Problem details: What is needed is an exact copy of the records, with the images left out.

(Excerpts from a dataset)
┌──
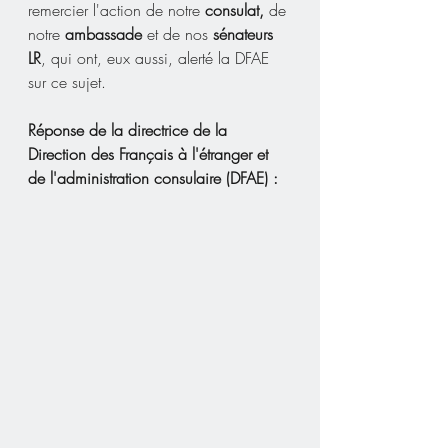
remercier l'action de notre 
consulat,
 de 
notre 
ambassade
 et de nos 
sénateurs 
LR
, qui ont, eux aussi, alerté la DFAE 
sur ce sujet.
Réponse de la directrice de la 
Direction des Français à l'étranger et 
de l'administration consulaire (DFAE) :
└──
Task solution:
remercier l'action de notre 
consulat,
 de 
notre 
ambassade
 et de nos 
sénateurs 
LR
, qui ont, eux aussi, alerté la DFAE 
sur ce sujet.
Réponse de la directrice de la 
Direction des Français à l'étranger et 
de l'administration consulaire (DFAE) :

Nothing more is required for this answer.